The canoeist and the press

December 10th, 2007

 

The story of the canoeist who faked his own death is one of those human interest stories which proves the old cliché that fact is stranger than fiction. Millions have been reading about the story of John Darwin, who was thought to have drowned in his canoe five years ago. Probably far more than watched the fictional Reginald Perrin series on prime Sunday night television. And, of course, the Perrin story was itself inspired by the real life story of the Labour MP, John Stonehouse, who faked his own death when his life was running into the buffers.

 

 

John Darwin has spent most of his life doing not very exciting jobs like school teaching and prison officering. But at heart he was a real Walter Mitty. He had dreams of something much more exciting. And moreover he was clever enough to go some way towards achieving those dreams. By playing the stock market and investing in houses in the north-east he built up assets worth hundreds of thousands. And even after he got into massive debt, he successfully faked his own death, resumed his marital life by knocking a hole on the wall of two adjoining houses he owned. He got away with this for several years, benefiting from the life insurance his wife was able to collect, and vesting the proceeds in new ventures in Panama. He was near his dream of establishing a canoeist’s dream hotel there under the name of John Jones, when, for reasons none of us yet know, he decided that he wanted to be John Darwin again. So he turned himself into the British police saying he had lost his memory.

 

The way the story has unfolded tells us quite a lot about the workings of the British media. The story has been told in great detail by all the British newspapers and been given prime time by the radio and television news bulletins. But so far as I have been able to glean no reporter has yet spoken to John Darwin (although several have got some information from their police contacts, and the police have been asking him quite a few questions in the last few days). All the hard information has come from his wife, Anne Darwin, and she, as far as I can gauge, has only spoken to two newspapers, the Daily Mail and the Daily Mirror. The other newspapers and the broadcast media have in effect been rehashing what the Mail and Mirror have been discovering, and publishing as direct quotes by Anne Darwin.

 

Both papers included the name of David Leigh on the by-lines of their scoops. Thanks to some sleuthing by reporters on The Guardian we now know who he is. (By total co-incidence the leading investigative reporter on The Guardian is also called David Leigh.) David Leigh, according to The Guardian, is a former Daily Mirror reporter who works for the Splash news agency based in Miami. He tracked Anne Darwin down in Panama, took her back to Miami and sold his story to the Daily Mail. But the Daily Mail lost touch with him and it was the Daily Mirror who found out where he was.

 

So the two tabloids agreed to share the story (which does not stop either of them describing it as an ‘exclusive’!). Both newspapers have said they have paid no money to the Darwins. But both newspapers are presumably paying David Leigh or Splash or both. And not peanuts. I don’t know whether Leigh or Splash has paid money to the Darwins, but my guess is that it is 90 per cent likely that they will have paid them or their companies. That is for the Press Complaints Commission to discover.

 

Whatever, when I checked the web this morning the Daily Mail proclaimed that it was the Daily Mail who brought Anne Darwin back to Britain.
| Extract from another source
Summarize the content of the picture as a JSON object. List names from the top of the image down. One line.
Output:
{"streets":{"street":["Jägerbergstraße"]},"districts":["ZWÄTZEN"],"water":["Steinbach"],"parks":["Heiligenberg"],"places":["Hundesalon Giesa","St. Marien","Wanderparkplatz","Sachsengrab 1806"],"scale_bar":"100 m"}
The detailed Mail story proved that their reporters were on the plane, including such gems as this:

 

Before the plane took off from Atlanta, Mrs Darwin - who takes medication for blood pressure problems and poor circulation - put on her flight socks.
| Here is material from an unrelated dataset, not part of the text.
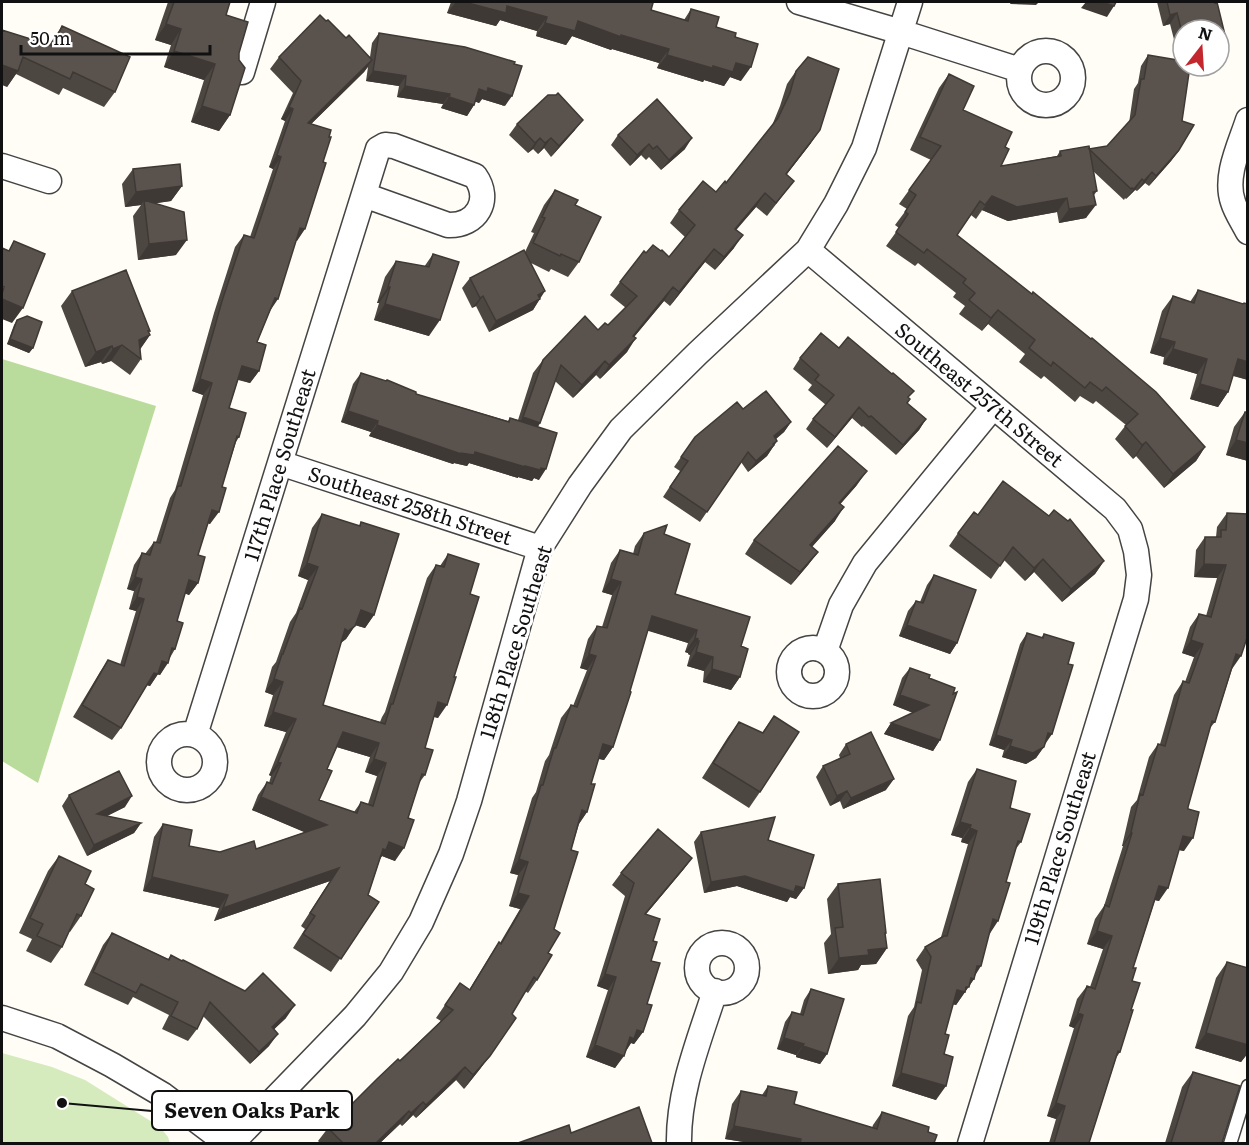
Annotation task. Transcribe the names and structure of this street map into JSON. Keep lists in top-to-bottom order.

As the packed Delta aircraft taxied towards the arrivals gate at Terminal 2 she fought back tears as she looked out on a bleak, grey Manchester morning.
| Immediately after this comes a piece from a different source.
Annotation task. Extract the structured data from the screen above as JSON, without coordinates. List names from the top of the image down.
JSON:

We also know that when the plane hit the tarmac at Manchester airport no fewer than six policemen, some armed with sub-machine guns, boarded the plane and escorted Anne to a waiting police car.

 

The mind boggles that this was necessary to arrest a 57 year old woman. The only reason I can think of for such a display of police strength is that the police wanted to make sure that they arrested her before the Daily Mail or the Daily Mirror spirited her off to a hotel in the country!